Ihr Freund Holger teilt diese Leidenschaft nur halbherzig. Er will Sicherheit, heiraten, eine eigene Wohnung. Dafür arrangiert er sich auch mal mit "denen da oben". Das ist nichts für Lotte. Der Mauerbau enttäuscht sie zutiefst. Gemeinsam mit ihrem Zwillingsbruder Kurt beginnt sie, Flugblätter zu drucken und zu verteilen. Doch Lottes Enthusiasmus wird schnell gebremst. Ausgerechnet ihr Freund Holger verrät sie. Lotte wird verhaftet und von dem unangenehmen Stasi-Mitarbeiter Schoen verhört.

Lotte ahnt nicht, dass sie für die Stasi längst ein lohnendes Ziel darstellt: Ihr Großvater Prof. Arthur Noswitz, den Lotte eigentlich immer noch in Sibirien vermutet, wo er für die Sowjets forschte, arbeitet nach seiner abenteuerlichen Flucht in den Westen als Wissenschaftler in Augsburg in der "BTT" (Bayerische Triebwerkstechnik), ein Unternehmen, das Raketenantriebstechnik entwickelt. Seit Kennedy zu Beginn der 60er Jahre den Wettlauf zum Mond verkündet hat, ist die Welt verrückt nach allem, was den Weg in den Weltraum eröffnet. Auch die DDR ist an wissenschaftlichen Erkenntnissen in Sachen Raketentechnik interessiert.

==*==

Gestellte Aufgabe 1: Erklären Sie anhand der Inhaltsangabe, weshalb Lotte für die Stasi ein lohnendes Ziel darstellt.
Gestellte Aufgabe 2: Geben Sie aus der Inhaltsangabe den Abschnitt wortgetreu aus, der mit den Worten „Ihr Freund Holger teilt“ beginnt und mit „Stasi-Mitarbeiter Schoen verhört.“ endet.

Bereitgestelltes Material:
==*==

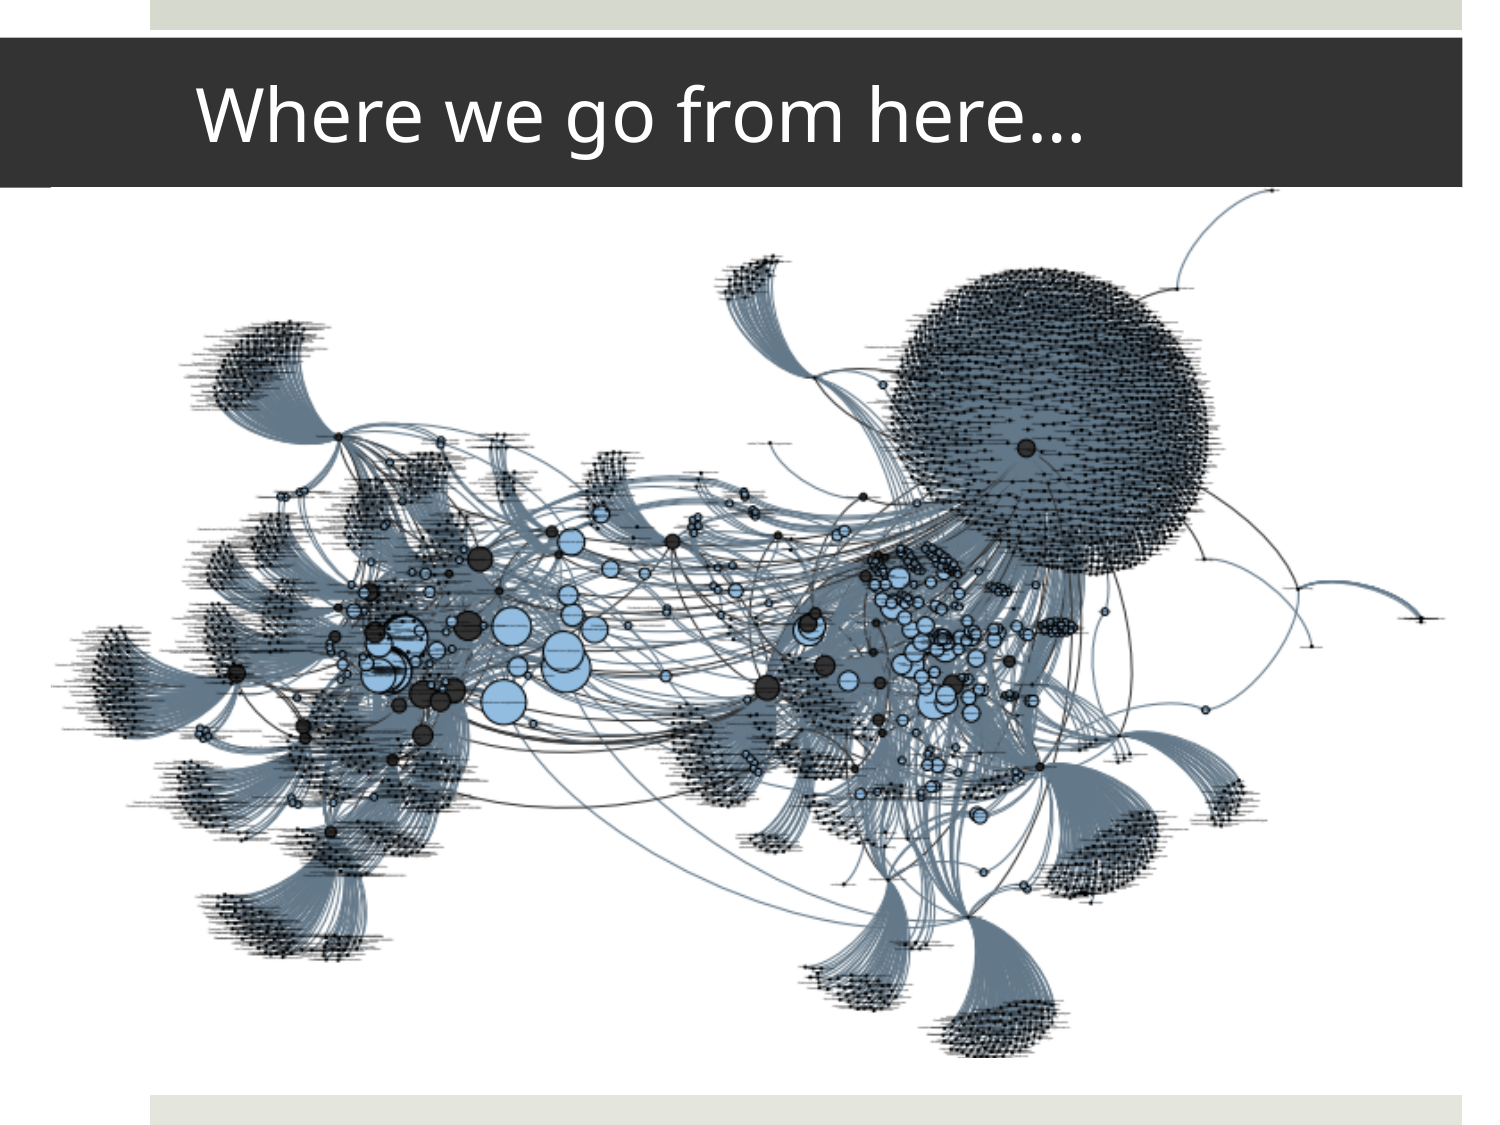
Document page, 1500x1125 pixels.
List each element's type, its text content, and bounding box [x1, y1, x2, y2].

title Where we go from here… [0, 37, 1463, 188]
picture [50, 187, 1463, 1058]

==*==

Schriftliche Antwort 1: Ihr Großvater Prof. Arthur Noswitz arbeitet nach seiner Flucht in den Westen als Wissenschaftler in Augsburg bei der „BTT“, einem Unternehmen, das Raketenantriebstechnik entwickelt. Die DDR ist an wissenschaftlichen Erkenntnissen in Sachen Raketentechnik interessiert, zumal seit Kennedys Ausrufung des Wettlaufs zum Mond die Welt verrückt nach allem ist, was den Weg in den Weltraum eröffnet.

Schriftliche Antwort 2:
Ihr Freund Holger teilt diese Leidenschaft nur halbherzig. Er will Sicherheit, heiraten, eine eigene Wohnung. Dafür arrangiert er sich auch mal mit "denen da oben". Das ist nichts für Lotte. Der Mauerbau enttäuscht sie zutiefst. Gemeinsam mit ihrem Zwillingsbruder Kurt beginnt sie, Flugblätter zu drucken und zu verteilen. Doch Lottes Enthusiasmus wird schnell gebremst. Ausgerechnet ihr Freund Holger verrät sie. Lotte wird verhaftet und von dem unangenehmen Stasi-Mitarbeiter Schoen verhört.